# [BRIEF 1]
Transcribe the recorded data without changes, from its first line through the line that contains "33: (188, 173)", and leave the pictures out of your answer.

# [TEXT SECTION]
▼▼▼

I’ve been under the weather for a solid month. Going back to teaching after a couple of years out of the classroom has been a real assault on my immune system. I’ve gone from being teflon when it comes to illness - nary a sniffle, nary a day off - to a hollow-eyed hag with a hacking cough and perpetual sore throat, crawling into bed at 8pm every night exhausted and waking up in the morning feeling no better for it. However, my two-week bout of laryngitis has finally abated somewhat, leaving me with just a tickly cough rather than a throat like sandpaper, and my voice has finally returned to its usual pitch. Here’s hoping it’s going to be uphill from now on. Just keeping it real, everyone! Life in the land of Book Snob is not always full of fun. But we soldier on regardless. And the one benefit of illness as far as I am concerned is that it justifies otherwise unnecessary purchases of books in order to lift the spirits. A particularly serendipitous purchase over the past couple of weeks was Family Album by Antonia Ridge, which I plucked from the shelf of a charity shop on Marylebone High Street, largely because I liked the look of the dust jacket. All it took was a glance at the blurb - a spinster English teacher in middle age decides to go on an adventure to find her long lost family in rural France! - and I was trotting off to the counter to hand over my two pounds. The man serving me was very jealous - ‘I wish I’d spotted that!’ - and I went off to get my bus home feeling very smug indeed.

▲▲▲

(Recorded data)
▼▼▼

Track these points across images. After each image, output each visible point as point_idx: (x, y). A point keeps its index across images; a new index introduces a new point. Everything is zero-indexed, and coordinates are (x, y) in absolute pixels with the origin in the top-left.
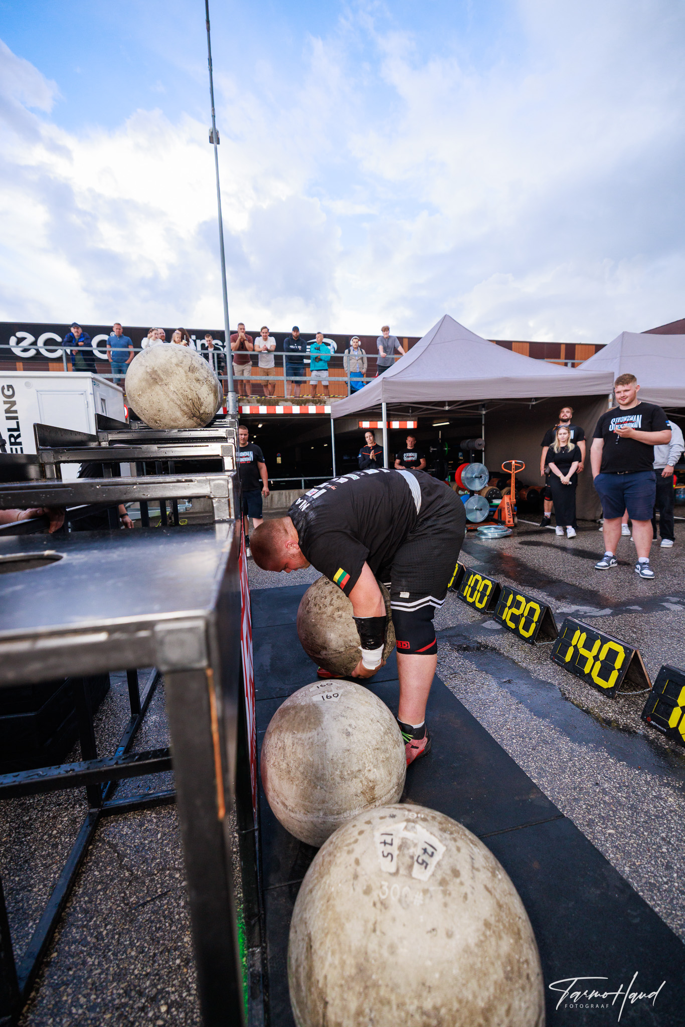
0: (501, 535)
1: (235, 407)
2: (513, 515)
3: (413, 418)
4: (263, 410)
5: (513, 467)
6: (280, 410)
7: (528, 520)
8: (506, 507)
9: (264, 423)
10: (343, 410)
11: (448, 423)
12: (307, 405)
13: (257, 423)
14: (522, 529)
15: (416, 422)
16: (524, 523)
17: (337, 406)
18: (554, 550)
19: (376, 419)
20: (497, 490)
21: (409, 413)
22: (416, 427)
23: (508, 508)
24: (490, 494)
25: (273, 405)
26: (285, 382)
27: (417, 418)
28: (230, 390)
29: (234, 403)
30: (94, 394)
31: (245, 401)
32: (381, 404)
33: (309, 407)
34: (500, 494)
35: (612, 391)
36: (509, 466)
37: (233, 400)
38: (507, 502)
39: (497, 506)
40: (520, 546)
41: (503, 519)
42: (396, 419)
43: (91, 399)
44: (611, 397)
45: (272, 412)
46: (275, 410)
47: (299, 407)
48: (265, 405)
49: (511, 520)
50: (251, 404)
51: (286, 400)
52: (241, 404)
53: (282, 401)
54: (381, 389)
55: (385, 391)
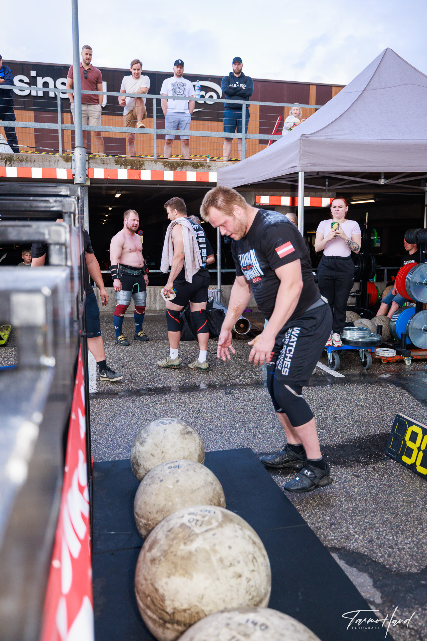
1: (84, 169)
3: (330, 194)
4: (123, 174)
6: (146, 175)
9: (124, 192)
10: (235, 179)
11: (373, 201)
12: (184, 170)
13: (114, 192)
17: (227, 172)
19: (278, 193)
21: (325, 186)
25: (137, 169)
26: (155, 136)
27: (335, 194)
28: (77, 145)
29: (82, 163)
31: (99, 161)
32: (297, 173)
33: (188, 173)
37: (81, 159)
42: (307, 193)
45: (135, 177)
46: (140, 175)
47: (172, 172)
50: (105, 166)
51: (156, 162)
52: (92, 165)
53: (150, 163)
54: (297, 152)
55: (304, 154)
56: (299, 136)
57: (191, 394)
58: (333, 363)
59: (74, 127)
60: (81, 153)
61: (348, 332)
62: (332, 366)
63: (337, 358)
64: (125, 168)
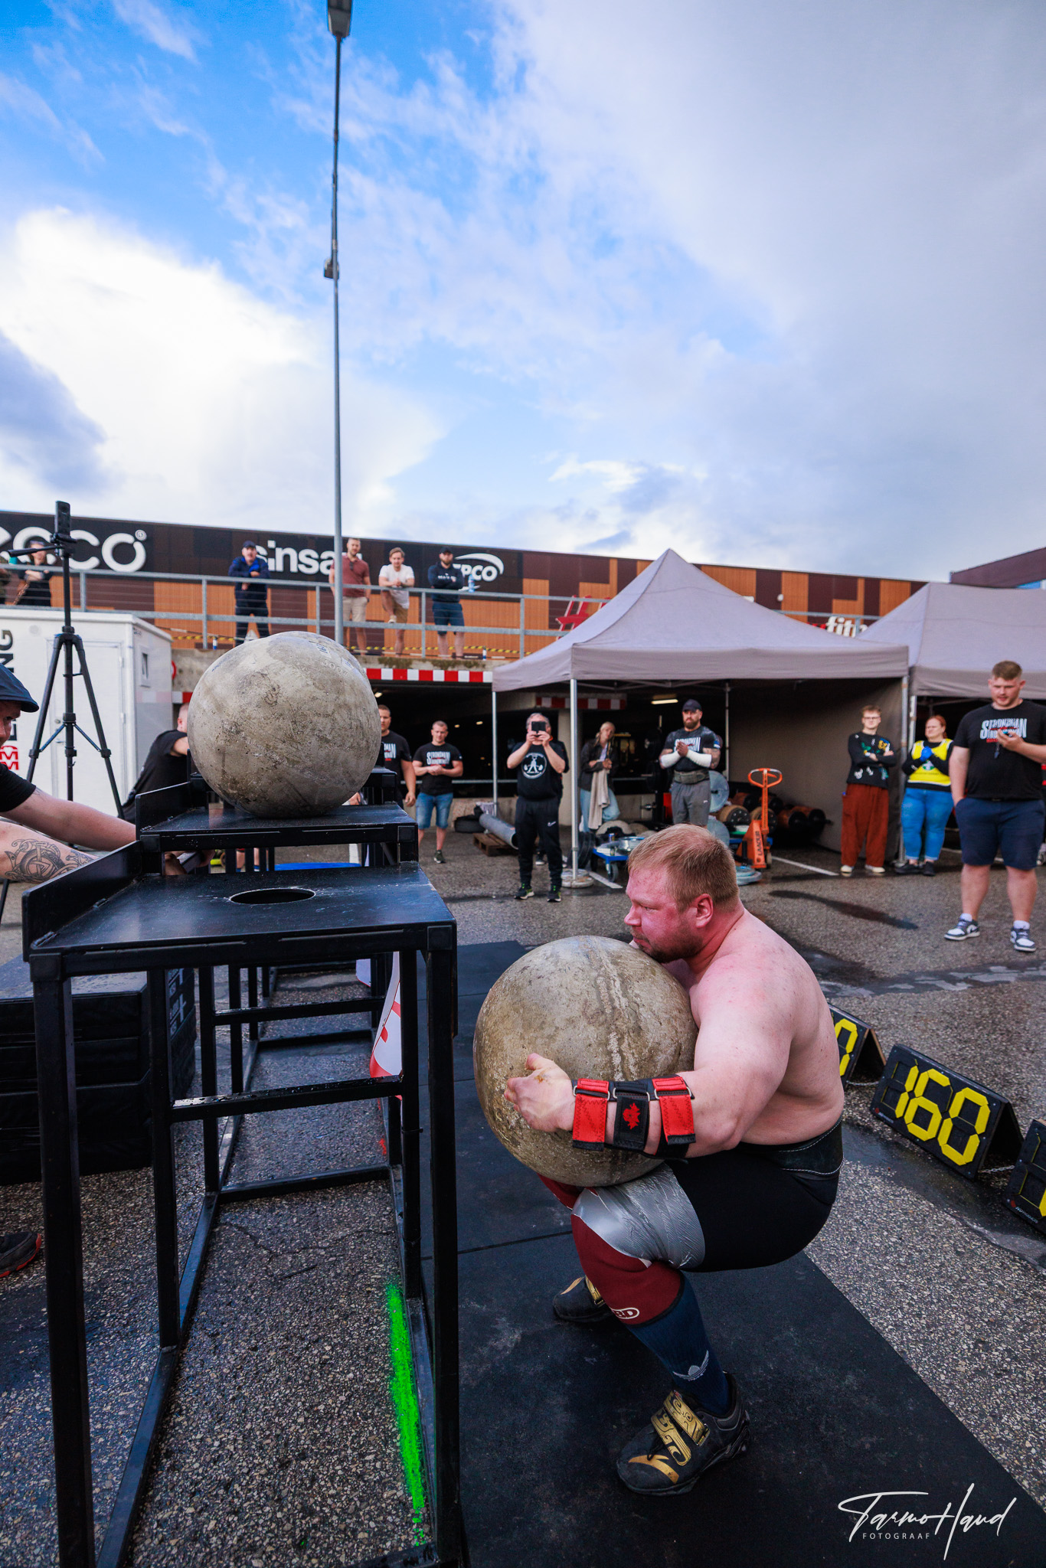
0: (745, 880)
2: (765, 850)
3: (620, 695)
4: (387, 674)
5: (765, 779)
6: (413, 675)
7: (790, 859)
8: (755, 837)
10: (511, 681)
11: (675, 701)
12: (455, 669)
14: (779, 871)
16: (783, 863)
17: (503, 673)
18: (817, 905)
20: (743, 812)
23: (758, 839)
24: (732, 817)
25: (402, 668)
26: (424, 633)
30: (133, 648)
32: (569, 681)
33: (460, 672)
34: (749, 817)
35: (906, 673)
36: (758, 776)
38: (756, 829)
39: (741, 836)
40: (769, 898)
41: (749, 856)
42: (592, 694)
43: (128, 653)
44: (905, 681)
45: (400, 677)
46: (406, 675)
47: (443, 671)
49: (762, 858)
51: (424, 661)
53: (417, 662)
54: (569, 660)
55: (574, 663)
56: (570, 645)
57: (462, 903)
58: (612, 874)
59: (334, 624)
61: (626, 842)
62: (610, 877)
63: (615, 868)
64: (390, 667)
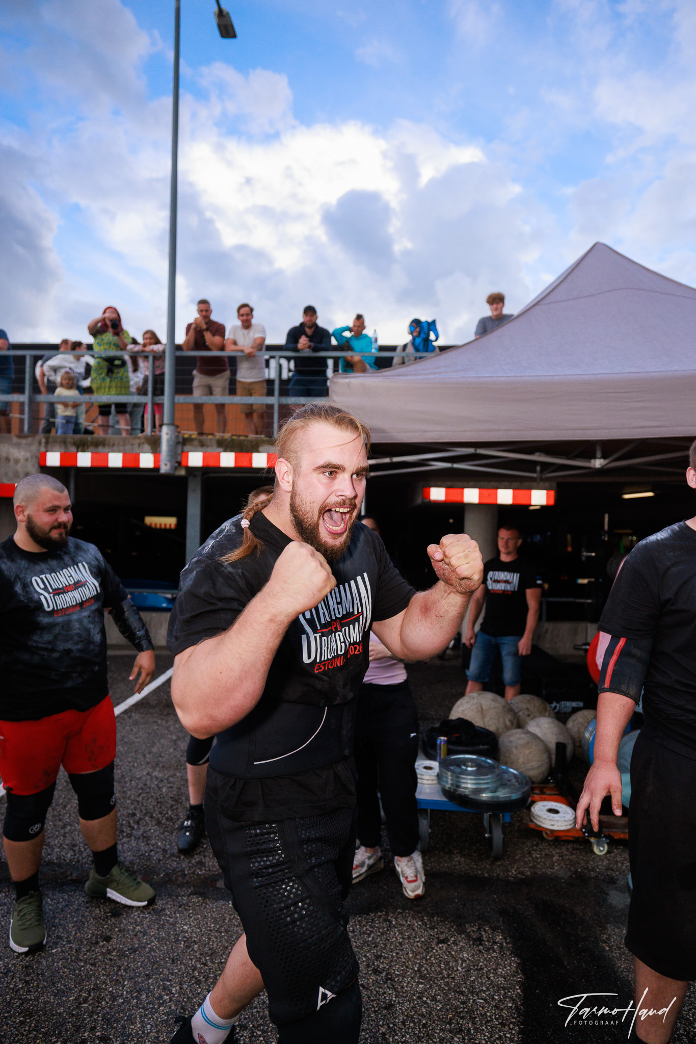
1: (174, 454)
3: (547, 484)
4: (227, 460)
6: (259, 460)
15: (552, 493)
19: (459, 484)
21: (535, 472)
22: (552, 502)
25: (247, 452)
27: (554, 484)
29: (169, 445)
31: (196, 443)
37: (168, 441)
42: (507, 484)
45: (245, 464)
46: (251, 460)
48: (231, 451)
50: (205, 449)
52: (186, 448)
59: (163, 400)
60: (170, 433)
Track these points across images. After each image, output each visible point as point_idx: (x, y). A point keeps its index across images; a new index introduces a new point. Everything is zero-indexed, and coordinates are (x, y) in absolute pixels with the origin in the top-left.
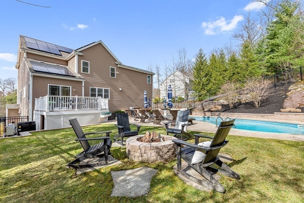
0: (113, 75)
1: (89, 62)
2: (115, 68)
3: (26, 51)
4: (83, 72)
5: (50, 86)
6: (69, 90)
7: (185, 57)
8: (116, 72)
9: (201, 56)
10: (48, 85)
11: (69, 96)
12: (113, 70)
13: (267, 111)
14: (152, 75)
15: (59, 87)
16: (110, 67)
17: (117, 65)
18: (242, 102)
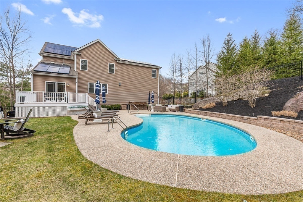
0: (111, 70)
1: (87, 60)
2: (114, 64)
3: (42, 55)
4: (81, 69)
5: (47, 82)
6: (64, 85)
7: (209, 46)
8: (115, 68)
9: (228, 43)
10: (46, 82)
11: (55, 92)
12: (111, 66)
13: (253, 113)
14: (158, 69)
15: (55, 83)
16: (109, 63)
17: (116, 61)
18: (244, 99)
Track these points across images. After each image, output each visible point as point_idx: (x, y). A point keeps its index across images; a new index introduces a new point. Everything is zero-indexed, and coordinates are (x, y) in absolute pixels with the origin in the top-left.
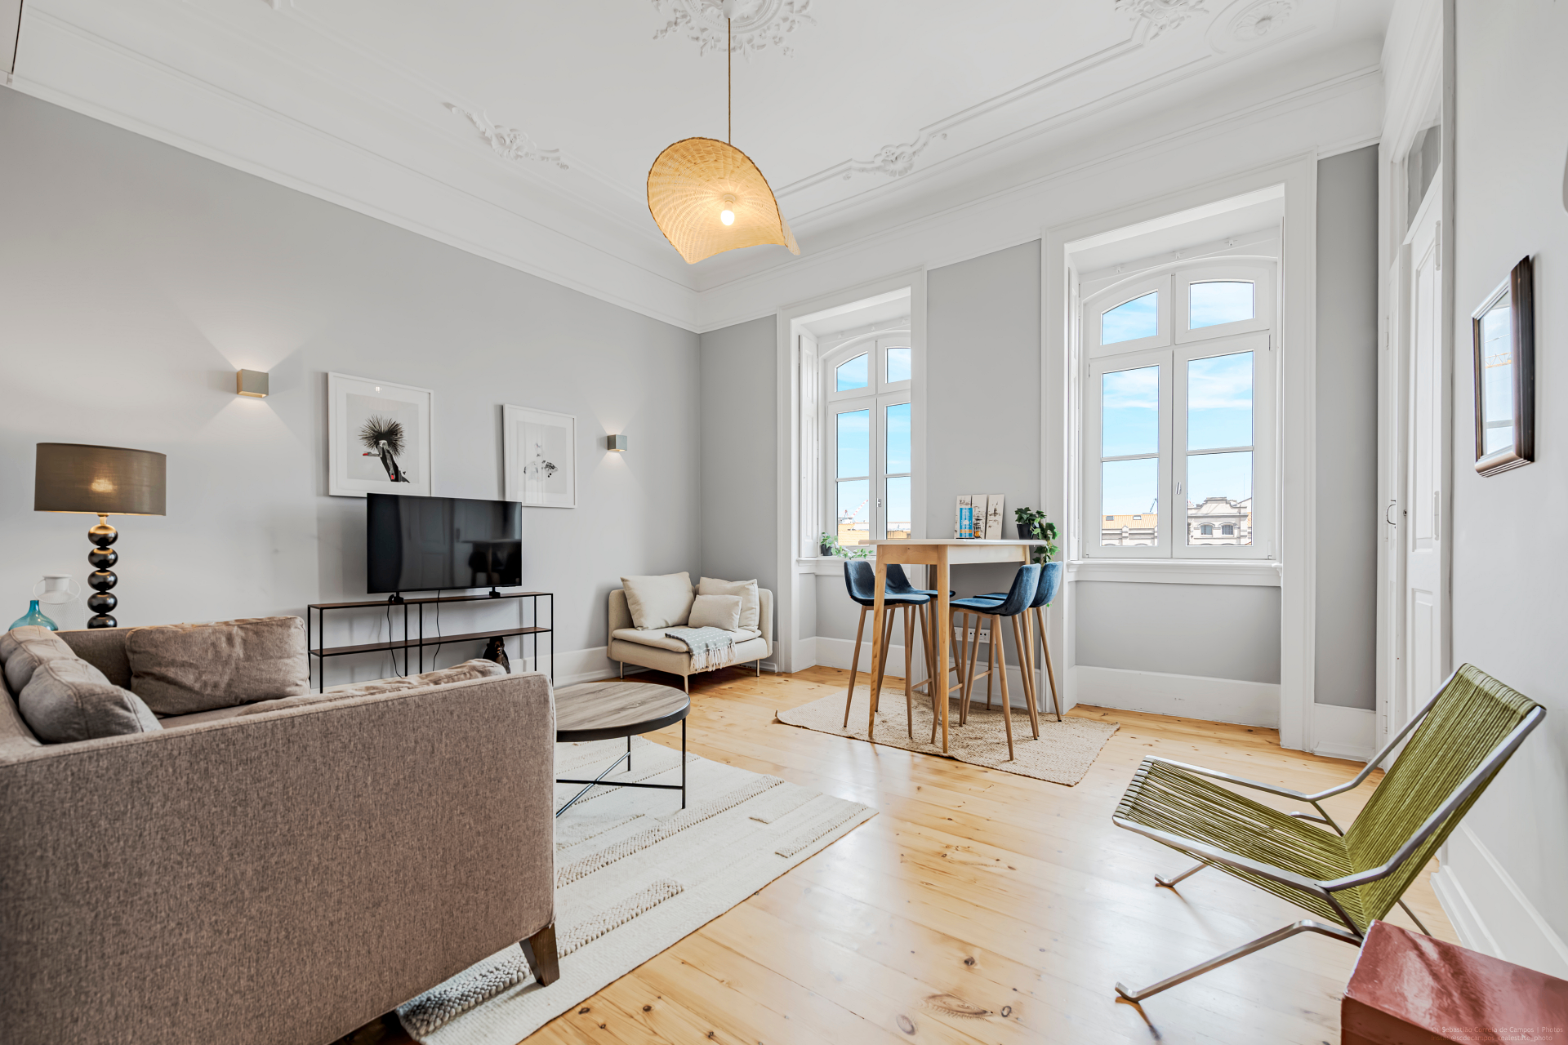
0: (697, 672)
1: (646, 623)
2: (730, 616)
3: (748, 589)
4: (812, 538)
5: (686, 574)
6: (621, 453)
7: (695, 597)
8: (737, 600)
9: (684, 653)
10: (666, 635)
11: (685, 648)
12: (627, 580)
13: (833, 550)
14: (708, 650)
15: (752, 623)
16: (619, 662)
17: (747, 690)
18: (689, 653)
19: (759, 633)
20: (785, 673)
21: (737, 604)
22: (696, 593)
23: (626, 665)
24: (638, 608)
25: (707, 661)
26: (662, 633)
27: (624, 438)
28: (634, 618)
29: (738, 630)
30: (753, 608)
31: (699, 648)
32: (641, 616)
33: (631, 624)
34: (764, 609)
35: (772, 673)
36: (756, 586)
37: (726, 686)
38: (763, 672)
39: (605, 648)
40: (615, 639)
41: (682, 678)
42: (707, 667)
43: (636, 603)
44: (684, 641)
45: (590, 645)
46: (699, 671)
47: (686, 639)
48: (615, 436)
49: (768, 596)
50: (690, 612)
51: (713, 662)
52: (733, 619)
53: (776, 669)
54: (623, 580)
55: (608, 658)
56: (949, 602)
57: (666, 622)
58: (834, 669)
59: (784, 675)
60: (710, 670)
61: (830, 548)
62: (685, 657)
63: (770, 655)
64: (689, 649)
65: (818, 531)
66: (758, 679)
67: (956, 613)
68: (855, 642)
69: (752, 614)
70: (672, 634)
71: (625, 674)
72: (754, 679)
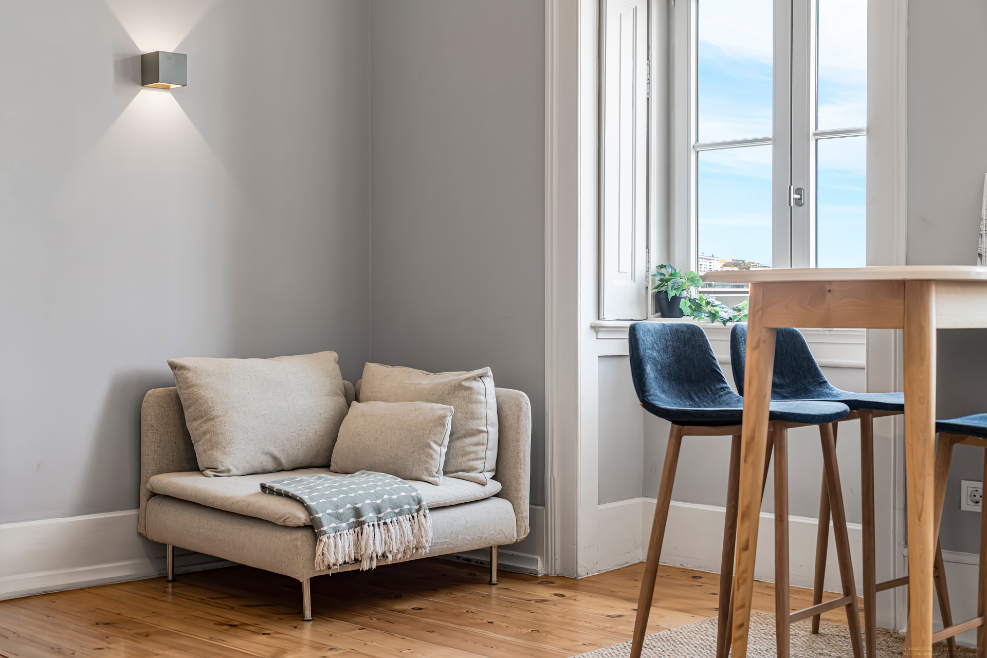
0: (330, 572)
1: (227, 461)
2: (424, 448)
3: (469, 389)
4: (634, 278)
5: (330, 357)
6: (175, 93)
7: (349, 405)
8: (441, 412)
9: (299, 528)
10: (264, 487)
11: (301, 516)
12: (182, 367)
13: (684, 305)
14: (361, 524)
15: (479, 464)
16: (164, 546)
17: (458, 615)
18: (313, 528)
19: (496, 487)
20: (559, 577)
21: (440, 421)
22: (352, 395)
23: (180, 552)
24: (205, 427)
25: (357, 546)
26: (253, 485)
27: (179, 59)
28: (199, 448)
29: (441, 479)
30: (481, 432)
31: (338, 517)
32: (215, 445)
33: (191, 464)
34: (510, 435)
35: (530, 578)
36: (489, 382)
37: (407, 606)
38: (507, 574)
39: (133, 512)
40: (153, 495)
41: (298, 585)
42: (356, 560)
43: (206, 416)
44: (301, 502)
45: (90, 506)
46: (336, 569)
47: (305, 498)
48: (157, 54)
49: (519, 406)
50: (335, 440)
51: (371, 549)
52: (430, 456)
53: (540, 568)
54: (173, 366)
55: (140, 534)
56: (933, 420)
57: (275, 458)
58: (684, 571)
59: (559, 582)
60: (365, 566)
61: (676, 299)
62: (302, 537)
63: (523, 537)
64: (313, 520)
65: (648, 262)
66: (494, 590)
67: (956, 446)
68: (723, 510)
69: (477, 444)
70: (277, 486)
71: (177, 571)
72: (483, 590)
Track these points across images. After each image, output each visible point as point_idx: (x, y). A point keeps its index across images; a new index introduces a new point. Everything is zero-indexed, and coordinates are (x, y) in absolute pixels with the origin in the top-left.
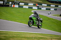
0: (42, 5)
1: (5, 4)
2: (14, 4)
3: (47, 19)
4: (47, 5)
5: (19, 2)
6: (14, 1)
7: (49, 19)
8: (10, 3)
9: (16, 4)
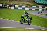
0: (32, 6)
1: (4, 6)
2: (11, 6)
3: (37, 18)
4: (36, 7)
5: (15, 5)
6: (11, 4)
7: (38, 17)
8: (8, 5)
9: (12, 6)
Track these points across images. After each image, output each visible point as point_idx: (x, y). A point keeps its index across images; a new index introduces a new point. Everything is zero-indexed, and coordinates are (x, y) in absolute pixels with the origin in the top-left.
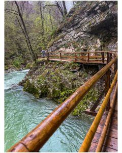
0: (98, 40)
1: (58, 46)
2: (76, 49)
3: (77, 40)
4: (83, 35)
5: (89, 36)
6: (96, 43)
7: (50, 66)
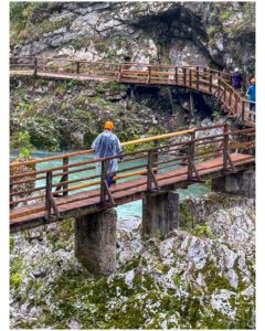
0: (151, 41)
1: (54, 43)
2: (103, 55)
3: (104, 34)
4: (119, 28)
5: (132, 31)
6: (148, 46)
7: (40, 90)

▲▲▲

# [BRIEF 2]
List every proper name in the blog post that refers to a person, a place, a book or the blog itself.

# [EXERCISE OUTPUT 1]
Track these points across images. After each image, output each visible point as point_idx: (x, y). A point keeps its index across images; a new index introduces a new point. Everything is zero-indexed, and coordinates are (x, y) in absolute pixels with the origin in the top-left.
0: (501, 535)
1: (235, 407)
2: (513, 515)
3: (413, 418)
4: (263, 410)
5: (513, 467)
6: (280, 410)
7: (528, 520)
8: (506, 507)
9: (264, 423)
10: (343, 410)
11: (448, 423)
12: (307, 405)
13: (257, 423)
14: (522, 529)
15: (416, 422)
16: (524, 523)
17: (337, 406)
18: (554, 550)
19: (376, 419)
20: (497, 490)
21: (409, 413)
22: (416, 427)
23: (508, 508)
24: (490, 494)
25: (273, 405)
26: (285, 382)
27: (417, 418)
28: (230, 390)
29: (234, 403)
30: (94, 394)
31: (245, 401)
32: (381, 404)
33: (309, 407)
34: (500, 494)
35: (612, 391)
36: (509, 466)
37: (233, 400)
38: (507, 502)
39: (497, 506)
40: (520, 546)
41: (503, 519)
42: (396, 419)
43: (91, 399)
44: (611, 397)
45: (272, 412)
46: (275, 410)
47: (299, 407)
48: (265, 405)
49: (511, 520)
50: (251, 404)
51: (286, 400)
52: (241, 404)
53: (282, 401)
54: (381, 389)
55: (385, 391)
1: (84, 169)
3: (330, 194)
4: (123, 174)
6: (146, 175)
9: (124, 192)
10: (235, 179)
11: (373, 201)
12: (184, 170)
13: (114, 192)
17: (227, 172)
19: (278, 193)
21: (325, 186)
25: (137, 169)
26: (155, 136)
27: (335, 194)
28: (77, 145)
29: (82, 163)
31: (99, 161)
32: (297, 173)
33: (188, 173)

# [EXERCISE OUTPUT 2]
Book Snob
Family Album
Antonia Ridge
Marylebone High Street
France